Das älteste Filmfestival der Welt markiert traditionell den Start des Oscarrennens, und in den Schauspiel-Kategorien können sich Biopics als Sprungbrett auf dem Weg zu einer Nominierung erweisen. Heuer trumpfen viele Hollywoodgrößen in mittelmäßigen Wettbewerbsfilmen auf; ihre Leistung schmälert das nicht immer. Nach dem kaum wiederzuerkennenden Jude Law als Wladimir Putin in Olivier Assayas‘ unentschlossenem Polit-Thriller über den Spindoktor, der den farblosen Staatsdiener zum mächtigen Präsidenten und Kriegstreiber formte, geht es am Lido weiter Schlag auf Schlag mit der Starpower.

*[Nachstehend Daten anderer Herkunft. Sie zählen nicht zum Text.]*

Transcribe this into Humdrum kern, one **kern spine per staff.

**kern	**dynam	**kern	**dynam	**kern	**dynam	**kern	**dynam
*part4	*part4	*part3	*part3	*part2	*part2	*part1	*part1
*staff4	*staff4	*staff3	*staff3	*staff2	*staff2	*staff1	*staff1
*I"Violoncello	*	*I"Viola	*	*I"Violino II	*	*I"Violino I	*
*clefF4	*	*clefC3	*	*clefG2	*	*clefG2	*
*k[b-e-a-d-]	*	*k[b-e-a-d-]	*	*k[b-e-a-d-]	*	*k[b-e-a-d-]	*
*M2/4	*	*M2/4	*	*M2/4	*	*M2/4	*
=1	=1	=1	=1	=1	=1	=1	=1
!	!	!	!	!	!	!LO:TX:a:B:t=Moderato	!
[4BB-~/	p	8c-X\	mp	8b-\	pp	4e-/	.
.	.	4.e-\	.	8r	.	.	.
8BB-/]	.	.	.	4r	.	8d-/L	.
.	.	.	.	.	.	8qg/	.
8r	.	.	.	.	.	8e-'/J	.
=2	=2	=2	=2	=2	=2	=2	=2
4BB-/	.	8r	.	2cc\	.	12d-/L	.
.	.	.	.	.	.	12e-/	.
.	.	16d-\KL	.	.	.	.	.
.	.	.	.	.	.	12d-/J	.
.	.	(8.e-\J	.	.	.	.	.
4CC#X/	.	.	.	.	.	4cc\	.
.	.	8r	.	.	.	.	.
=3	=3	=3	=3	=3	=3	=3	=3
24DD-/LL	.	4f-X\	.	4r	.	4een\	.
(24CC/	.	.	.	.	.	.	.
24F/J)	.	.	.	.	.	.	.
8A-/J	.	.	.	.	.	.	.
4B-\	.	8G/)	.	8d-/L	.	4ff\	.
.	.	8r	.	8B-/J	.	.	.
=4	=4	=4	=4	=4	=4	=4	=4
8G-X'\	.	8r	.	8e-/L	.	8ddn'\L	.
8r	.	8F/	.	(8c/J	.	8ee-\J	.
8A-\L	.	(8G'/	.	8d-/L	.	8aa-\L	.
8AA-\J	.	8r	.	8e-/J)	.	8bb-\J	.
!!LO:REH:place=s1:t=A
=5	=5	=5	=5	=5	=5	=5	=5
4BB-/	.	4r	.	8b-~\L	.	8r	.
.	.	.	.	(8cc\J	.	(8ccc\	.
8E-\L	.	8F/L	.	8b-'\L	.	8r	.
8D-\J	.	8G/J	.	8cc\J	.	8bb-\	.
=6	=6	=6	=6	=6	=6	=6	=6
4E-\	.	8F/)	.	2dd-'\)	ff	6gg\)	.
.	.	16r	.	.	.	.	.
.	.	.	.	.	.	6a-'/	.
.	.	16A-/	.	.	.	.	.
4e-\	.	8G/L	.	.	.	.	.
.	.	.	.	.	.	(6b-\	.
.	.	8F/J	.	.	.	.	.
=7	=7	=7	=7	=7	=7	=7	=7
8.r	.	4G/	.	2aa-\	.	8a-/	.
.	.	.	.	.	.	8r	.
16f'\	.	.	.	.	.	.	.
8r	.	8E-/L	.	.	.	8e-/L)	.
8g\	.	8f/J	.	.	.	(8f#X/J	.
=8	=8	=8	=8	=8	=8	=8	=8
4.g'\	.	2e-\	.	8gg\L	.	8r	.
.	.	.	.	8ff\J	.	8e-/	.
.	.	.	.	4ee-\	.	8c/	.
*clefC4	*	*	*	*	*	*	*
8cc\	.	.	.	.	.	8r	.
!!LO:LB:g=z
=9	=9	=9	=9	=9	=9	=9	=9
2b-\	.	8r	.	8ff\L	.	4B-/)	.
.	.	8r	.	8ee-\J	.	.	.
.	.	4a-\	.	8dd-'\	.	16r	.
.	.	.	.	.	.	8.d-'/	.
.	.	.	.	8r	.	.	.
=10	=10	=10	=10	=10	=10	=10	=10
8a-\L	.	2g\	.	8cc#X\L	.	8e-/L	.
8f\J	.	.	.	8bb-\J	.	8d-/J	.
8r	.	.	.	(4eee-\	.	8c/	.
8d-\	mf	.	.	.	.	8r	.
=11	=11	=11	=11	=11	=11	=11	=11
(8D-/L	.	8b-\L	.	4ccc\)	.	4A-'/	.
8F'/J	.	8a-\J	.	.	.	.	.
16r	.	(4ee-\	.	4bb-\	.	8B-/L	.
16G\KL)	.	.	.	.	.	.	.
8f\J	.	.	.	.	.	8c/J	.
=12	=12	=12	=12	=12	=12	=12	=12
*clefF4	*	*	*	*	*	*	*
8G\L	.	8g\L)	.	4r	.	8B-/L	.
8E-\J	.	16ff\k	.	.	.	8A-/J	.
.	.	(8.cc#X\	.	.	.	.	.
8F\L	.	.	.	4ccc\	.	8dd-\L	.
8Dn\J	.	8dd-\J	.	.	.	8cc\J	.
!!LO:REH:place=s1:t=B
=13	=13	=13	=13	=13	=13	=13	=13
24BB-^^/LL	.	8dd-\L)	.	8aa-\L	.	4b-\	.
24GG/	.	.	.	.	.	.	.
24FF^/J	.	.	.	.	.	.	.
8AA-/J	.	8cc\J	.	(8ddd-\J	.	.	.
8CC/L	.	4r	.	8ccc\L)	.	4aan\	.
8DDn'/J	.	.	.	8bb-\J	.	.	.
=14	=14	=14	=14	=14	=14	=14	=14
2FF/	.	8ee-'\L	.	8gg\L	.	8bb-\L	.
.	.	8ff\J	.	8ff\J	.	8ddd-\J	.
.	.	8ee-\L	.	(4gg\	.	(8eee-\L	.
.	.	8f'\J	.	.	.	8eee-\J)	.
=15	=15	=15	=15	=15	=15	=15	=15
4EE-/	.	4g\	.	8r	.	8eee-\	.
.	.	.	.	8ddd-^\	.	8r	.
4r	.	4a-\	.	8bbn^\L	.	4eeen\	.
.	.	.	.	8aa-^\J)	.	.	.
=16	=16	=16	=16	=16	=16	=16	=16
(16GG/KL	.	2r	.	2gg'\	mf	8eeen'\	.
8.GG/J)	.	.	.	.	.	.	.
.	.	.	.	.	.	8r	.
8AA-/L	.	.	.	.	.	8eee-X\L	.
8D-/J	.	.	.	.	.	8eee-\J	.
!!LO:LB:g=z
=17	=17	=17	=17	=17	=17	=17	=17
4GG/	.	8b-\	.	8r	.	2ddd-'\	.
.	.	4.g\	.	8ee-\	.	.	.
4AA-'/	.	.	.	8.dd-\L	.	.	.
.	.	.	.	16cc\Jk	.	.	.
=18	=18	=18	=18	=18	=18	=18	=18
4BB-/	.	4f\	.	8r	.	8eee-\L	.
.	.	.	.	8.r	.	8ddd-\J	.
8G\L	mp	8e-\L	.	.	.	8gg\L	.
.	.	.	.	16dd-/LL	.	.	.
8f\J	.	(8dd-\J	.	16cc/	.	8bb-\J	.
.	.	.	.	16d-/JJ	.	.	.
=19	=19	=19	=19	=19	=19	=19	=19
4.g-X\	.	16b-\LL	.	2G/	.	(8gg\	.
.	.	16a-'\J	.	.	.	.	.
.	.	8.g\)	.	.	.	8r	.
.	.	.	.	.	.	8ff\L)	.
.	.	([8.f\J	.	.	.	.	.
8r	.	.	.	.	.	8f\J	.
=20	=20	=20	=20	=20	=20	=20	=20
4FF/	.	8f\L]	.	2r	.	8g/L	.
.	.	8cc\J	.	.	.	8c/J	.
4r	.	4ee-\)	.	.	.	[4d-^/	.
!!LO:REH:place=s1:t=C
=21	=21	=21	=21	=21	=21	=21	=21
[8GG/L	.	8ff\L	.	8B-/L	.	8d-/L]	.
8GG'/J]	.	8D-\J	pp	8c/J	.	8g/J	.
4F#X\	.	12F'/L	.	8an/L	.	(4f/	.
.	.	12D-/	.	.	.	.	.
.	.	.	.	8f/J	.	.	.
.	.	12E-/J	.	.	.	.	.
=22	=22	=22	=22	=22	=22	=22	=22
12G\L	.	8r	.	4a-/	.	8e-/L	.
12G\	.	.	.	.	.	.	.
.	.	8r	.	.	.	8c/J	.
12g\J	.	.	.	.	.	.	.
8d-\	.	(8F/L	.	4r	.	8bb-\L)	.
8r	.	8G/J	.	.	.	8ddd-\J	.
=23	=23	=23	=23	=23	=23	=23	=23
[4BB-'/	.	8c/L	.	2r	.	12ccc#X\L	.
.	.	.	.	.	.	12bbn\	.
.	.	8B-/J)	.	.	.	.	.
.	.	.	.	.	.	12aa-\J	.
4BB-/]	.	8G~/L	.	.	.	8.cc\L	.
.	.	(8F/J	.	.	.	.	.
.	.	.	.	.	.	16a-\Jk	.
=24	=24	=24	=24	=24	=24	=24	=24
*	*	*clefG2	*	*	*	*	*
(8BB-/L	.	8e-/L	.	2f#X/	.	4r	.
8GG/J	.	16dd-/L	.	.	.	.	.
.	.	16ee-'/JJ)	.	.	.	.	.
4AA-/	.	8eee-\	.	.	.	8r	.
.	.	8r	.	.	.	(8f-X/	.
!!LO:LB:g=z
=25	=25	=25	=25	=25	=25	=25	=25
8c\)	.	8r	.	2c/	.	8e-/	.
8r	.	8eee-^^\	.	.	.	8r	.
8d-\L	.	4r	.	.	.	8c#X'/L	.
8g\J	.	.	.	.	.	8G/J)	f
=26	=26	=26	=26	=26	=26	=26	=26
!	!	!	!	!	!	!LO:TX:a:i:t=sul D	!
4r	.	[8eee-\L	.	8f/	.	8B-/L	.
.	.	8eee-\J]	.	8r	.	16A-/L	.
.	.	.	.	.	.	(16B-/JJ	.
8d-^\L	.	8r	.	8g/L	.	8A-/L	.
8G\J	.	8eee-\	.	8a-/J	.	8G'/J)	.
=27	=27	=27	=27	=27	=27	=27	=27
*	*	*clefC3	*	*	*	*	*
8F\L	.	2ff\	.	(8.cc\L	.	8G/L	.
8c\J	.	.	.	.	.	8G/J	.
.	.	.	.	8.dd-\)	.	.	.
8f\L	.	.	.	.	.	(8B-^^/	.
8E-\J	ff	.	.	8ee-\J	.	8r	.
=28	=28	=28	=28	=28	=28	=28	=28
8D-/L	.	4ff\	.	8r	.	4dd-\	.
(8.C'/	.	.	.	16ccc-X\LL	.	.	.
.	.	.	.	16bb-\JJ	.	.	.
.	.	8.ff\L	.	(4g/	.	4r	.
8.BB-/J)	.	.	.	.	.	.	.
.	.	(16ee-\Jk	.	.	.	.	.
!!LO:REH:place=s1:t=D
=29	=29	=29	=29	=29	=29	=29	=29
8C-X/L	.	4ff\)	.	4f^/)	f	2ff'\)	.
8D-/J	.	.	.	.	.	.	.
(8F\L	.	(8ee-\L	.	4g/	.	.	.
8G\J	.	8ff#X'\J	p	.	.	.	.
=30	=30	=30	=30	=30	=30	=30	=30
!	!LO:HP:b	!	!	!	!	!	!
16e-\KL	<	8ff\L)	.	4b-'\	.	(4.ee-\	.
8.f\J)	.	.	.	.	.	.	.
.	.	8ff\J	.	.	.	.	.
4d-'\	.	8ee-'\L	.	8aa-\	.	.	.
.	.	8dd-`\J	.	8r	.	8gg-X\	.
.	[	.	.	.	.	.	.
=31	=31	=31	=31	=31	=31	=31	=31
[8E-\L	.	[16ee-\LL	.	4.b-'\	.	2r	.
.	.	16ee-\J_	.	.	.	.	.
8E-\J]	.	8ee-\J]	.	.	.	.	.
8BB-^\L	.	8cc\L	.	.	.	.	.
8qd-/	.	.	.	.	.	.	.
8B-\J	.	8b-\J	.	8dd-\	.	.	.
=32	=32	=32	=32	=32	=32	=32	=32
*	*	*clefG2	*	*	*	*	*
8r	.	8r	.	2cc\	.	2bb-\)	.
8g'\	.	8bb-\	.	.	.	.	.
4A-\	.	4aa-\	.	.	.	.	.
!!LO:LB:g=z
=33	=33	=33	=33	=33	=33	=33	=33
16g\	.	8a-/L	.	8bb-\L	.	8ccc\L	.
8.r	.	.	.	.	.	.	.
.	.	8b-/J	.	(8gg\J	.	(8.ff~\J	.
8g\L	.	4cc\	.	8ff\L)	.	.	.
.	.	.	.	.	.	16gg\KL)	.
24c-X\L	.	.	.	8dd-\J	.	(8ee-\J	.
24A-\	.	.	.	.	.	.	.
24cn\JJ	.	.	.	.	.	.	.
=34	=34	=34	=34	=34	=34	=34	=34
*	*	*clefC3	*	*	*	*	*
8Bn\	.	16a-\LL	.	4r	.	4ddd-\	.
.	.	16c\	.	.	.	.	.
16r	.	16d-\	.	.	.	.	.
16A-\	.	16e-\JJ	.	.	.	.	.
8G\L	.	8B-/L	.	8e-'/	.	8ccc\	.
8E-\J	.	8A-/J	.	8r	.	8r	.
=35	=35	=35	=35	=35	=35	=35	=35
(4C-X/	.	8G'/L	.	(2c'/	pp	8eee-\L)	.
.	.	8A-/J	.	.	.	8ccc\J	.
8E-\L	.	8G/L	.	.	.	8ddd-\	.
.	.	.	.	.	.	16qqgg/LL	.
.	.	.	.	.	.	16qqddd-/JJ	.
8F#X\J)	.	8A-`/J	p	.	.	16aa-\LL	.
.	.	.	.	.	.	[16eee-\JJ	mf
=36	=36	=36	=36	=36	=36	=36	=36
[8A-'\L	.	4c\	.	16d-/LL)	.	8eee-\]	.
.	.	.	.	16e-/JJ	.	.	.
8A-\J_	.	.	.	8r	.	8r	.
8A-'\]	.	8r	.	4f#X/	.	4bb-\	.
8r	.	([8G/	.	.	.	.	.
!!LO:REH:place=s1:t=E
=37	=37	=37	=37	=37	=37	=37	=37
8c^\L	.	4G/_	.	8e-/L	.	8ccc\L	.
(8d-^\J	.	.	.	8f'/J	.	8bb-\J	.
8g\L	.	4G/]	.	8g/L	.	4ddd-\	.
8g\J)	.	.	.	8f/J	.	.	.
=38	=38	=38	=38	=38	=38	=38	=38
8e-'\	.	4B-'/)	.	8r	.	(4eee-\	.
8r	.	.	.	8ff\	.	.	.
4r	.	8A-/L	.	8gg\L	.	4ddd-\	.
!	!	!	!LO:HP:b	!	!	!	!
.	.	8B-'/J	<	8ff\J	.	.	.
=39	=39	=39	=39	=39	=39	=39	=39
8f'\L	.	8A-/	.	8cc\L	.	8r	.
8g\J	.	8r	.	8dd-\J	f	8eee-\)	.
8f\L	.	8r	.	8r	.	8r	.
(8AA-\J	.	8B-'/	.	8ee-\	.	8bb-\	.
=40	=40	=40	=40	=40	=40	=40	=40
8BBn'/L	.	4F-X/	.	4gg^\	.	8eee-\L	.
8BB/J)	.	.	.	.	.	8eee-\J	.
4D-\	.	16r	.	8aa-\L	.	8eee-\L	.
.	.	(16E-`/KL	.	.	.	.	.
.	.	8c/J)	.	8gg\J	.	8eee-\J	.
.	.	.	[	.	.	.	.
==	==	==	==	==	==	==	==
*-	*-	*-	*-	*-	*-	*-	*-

Die seltsame Filmbiografie „The Testament of Ann Lee“ hievte die norwegische Schauspielerin und Filmemacherin Mona Fastvold (“The World to Come“) in den Wettbewerb: Gemeinsam mit ihrem Partner Brady Corbet (“The Brutalist“) schrieb sie das Drehbuch für die Geschichte der Begründerin der Sekte Shakers, der „Schüttler“ – die titelgebende Ann Lee (1736–1784). Dieses Biopic spaltet bislang die Kritik. Denn er ist eine körperlich-ekstatische Seherfahrung: choreografierte Tanzszenen, religiöser Wahn, der in die Leiber fährt, Gesang. Amanda Seyfried liefert als Ann Lee vielleicht die Performance ihres Lebens ab; selbst in Momenten größter patriarchaler Erniedrigung strahlt diese Figur.
„Wie viele Geschichten über männliche Ikonen haben wir mit dickem Pinselstrich auf großer Leinwand schon gesehen? Können wir so etwas nicht auch mal einer Frau schenken?“ fragte Regisseurin Fastvold vor der Presse. Seyfried, die im fast gleichen Versace-Look erschien wie Schauspielstar Julia Roberts, erklärte, dass diese Rolle „unglaublich therapeutisch“ für sie gewesen sei. Denn: „Ich konnte mich noch nie so frei entfalten. Es war unglaublich, gleichzeitig wirklich tough.“
Unter Muskelbergen
Ebenso ungewöhnlich: Dwayne „The Rock“ Johnson – seine Muskelberge und Haare (!) – würdigen in Benny Safdies „The Smashing Machine“ die pionierhafte Karriere des Mix-Material-Arts-Kämpfers Mark Kerr. Der ist eine Ikone, seine Karriere beinhaltet nebst zahlreicher Titel und Höhepunkte auch viele Rückschläge. Was, wenn er verliere? Fragt ein japanischer Reporter den Wrestler im Film. Darüber mache er sich keine Gedanken, er gewinne. Dann passiert es: Er verliert. Sekundenlang passiert nichts, das Publikum spürt, wie es unter der körperlichen Kontrolle bei einer Fahrt im Lift brodelt. Und dann beginnt Kerr bitterlich zu weinen.
Auch, weil ihm sein schwerster Kampf erst bevorsteht: jener gegen seine Schmerzmittelsucht. Das Genre Wrestlingfilm ist nicht umzubringen, der auf Retro getrimmte Versuch des Hipsterstudios A24 allerdings enttäuscht. „The Smashing Machine“ ist ein testosterongetriebener, pathetischer und grob gezeichneter Hau-Drauf-Film, der zwischen den Schaukämpfen auf seine Figuren vergisst. Etwa auf Kerrs Freundin, gespielt von Emily Blunt.
Dwayne Johnson dabei zuzuschauen, wie er gegen die sportlichen und persönlichen Niederlagen ankämpft, macht durchaus Spaß. Auch wenn man ihm die emotionale Last des nach außen harten Sportlers schauspielerisch schwer abnimmt. Bei der Pressekonferenz sagte der 53-Jährige, eine Rolle wie in „The Smashing Machine“ hätte er sich schon lange gewünscht. „In Hollywood wird man oft in eine Kategorie gesteckt: Wenn man an der Kinokasse mit einer Sache erfolgreich ist, dann ist das dein Platz.“ Er hätte sich gefragt: „Was, wenn es noch mehr gibt?‘“ Die Zaungäste am roten Teppich begrüßten den Imagewechsel und ihr Idol. Auch der echte Kerr kam nach Venedig.
Der heurige Wettbewerb allerdings ist noch keine Win-Win-Situation.